■ **Problem**
Return all the data exactly, keeping the pictures out.

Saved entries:
- - - - -

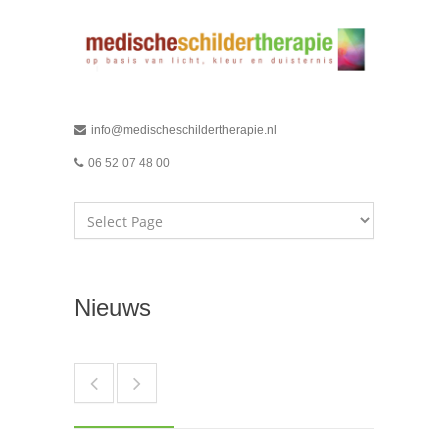
info@medischeschildertherapie.nl
06 52 07 48 00
Nieuws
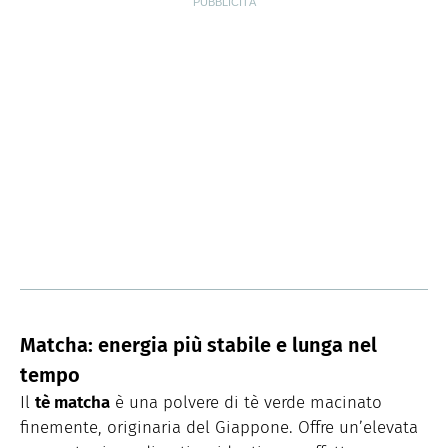
Matcha: energia più stabile e lunga nel
tempo
Il
tè matcha
è una polvere di tè verde macinato
finemente, originaria del Giappone. Offre un’elevata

- - - - -

■ **Result for this task**
info@medischeschildertherapie.nl
06 52 07 48 00
Nieuws
Matcha: energia più stabile e lunga nel
tempo
Il
tè matcha
è una polvere di tè verde macinato
finemente, originaria del Giappone. Offre un’elevata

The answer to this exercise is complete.